Sentados à mesa de um bar, ele ia contando com certo constrangimento : “Tenho muita dificuldade nos relacionamentos, principalmente com “ mulheres da vida”. E o pior é que todas as vezes que tento uma aproximação carnal, a mulher desnuda, o convite exaltado....é como se eu estivesse olhando minha mãe e me invade uma repulsa...saio apressado e mais angustiado me torno.

- A que você atribui isso?

- - Não sei. Só lembro que , como eu sou o caçula, mamãe sempre teve um carinho especial comigo. Era uma mulher muito bonita. Até a minha pré- adolescência eu era um garoto muito religioso, mais do que todos de casa.

- - E isso não era bom?

- - Talvez não.
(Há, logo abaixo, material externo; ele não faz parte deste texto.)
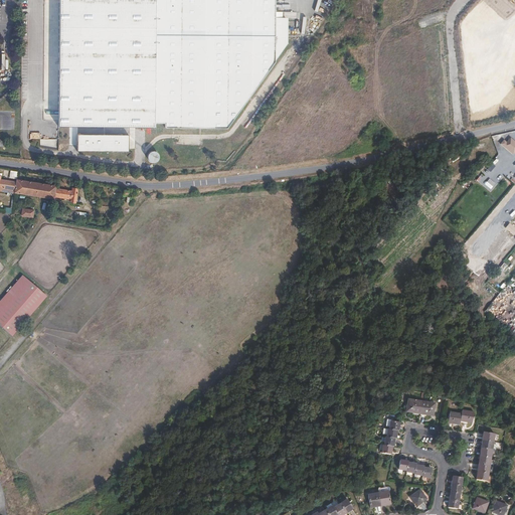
[(154,121),(155,0),(58,0),(57,126),(154,127),(154,121)]
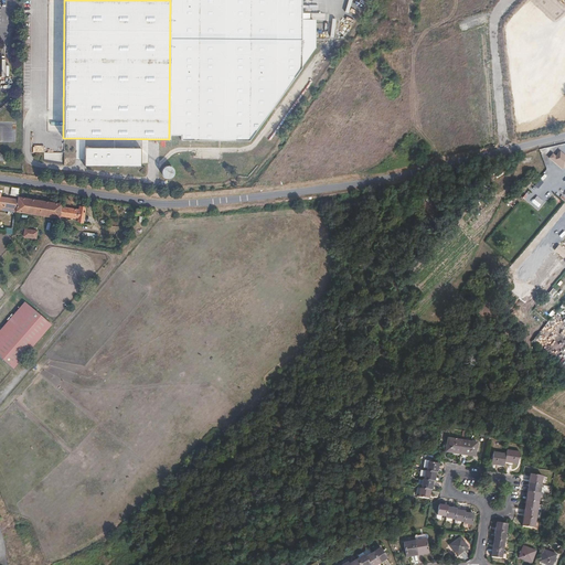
[(180,134),(181,0),(170,0),(169,132),(180,134)]
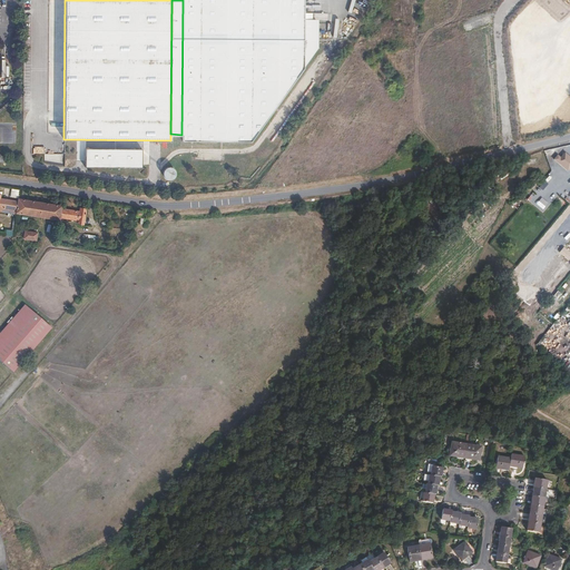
[(278,85),(316,40),(316,21),(303,20),(303,0),(183,0),(182,135),(182,140),(231,140),(278,85)]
Porque assim, os abalos e as vilanias assumem dimensões muito maiores do que para os outros.

- Acho que sofri muito mais que meus irmãos com os fatos que começamos a perceber sobre nossa mãe. Fiquei muito tempo chocado com o que presenciei um dia. Nunca tive coragem de relatar a ninguém. Aí, me tornei arredio, procurei o afastamento de quase tudo e você vê como é que eu sou. Ridicularizado.

- - Mas o que foi que você viu?

- - Nada mais nada menos do que minha mãe fazendo sexo com um homem que não era o meu pai. Ela nem percebeu que eu vi. E acho que havia outros ainda. Meu pai fingia não saber. Meus irmãos também. Mas eu me fechei. Desde então sou desmotivado para a vida.

- - E sua mãe procurava conversar com você e com seus irmãos?

- - Depois do que eu chamo “ mudança”, ela quase não conversava mais. Passou a sair amiúde, arrumada demais e com batom muito vermelho, coisa que até ali ela nunca fizera. Depois de algum tempo, ela sumiu , nós nem sabemos pra onde. Meu pai arranjou outra mulher e desde então, todos tentam fingir que está tudo bem.

- -Fernando, você deveria ter procurado ajuda. É certo que não é fácil essa situação, mas não é o fim do mundo. É preciso ter sabedoria para viver. Não podemos nos entregar, por mais complicadas que pareçam as circunstâncias. A vida é preciosa demais e única.

- Mas parece que estou mutilado. É como me sinto. Devo ser culpado por não ter forças pra me erguer.

- - Não. Seja como for, o que importa é estar vivo. É preciso lutar contra qualquer forma de aprisionamento, seja ele mental, emocional ou físico . É importante não se sentir tão culpado, porque há sentimentos que são involuntários. O que conta é o que a gente faz com esses sentimentos.

- -É. Será que ainda há esperança pra mim? Vou meditar sobre tudo o que você me disse.

- -Sim. E não nos esqueçamos de buscar Ajuda Divina. Quando quiser, podemos trocar idéias.

- E com um tapinha no ombro do amigo, Fred ainda concluiu:

- - A noite chega, homem, mas o sol continua a existir e aparecerá em seguida. É só esperar!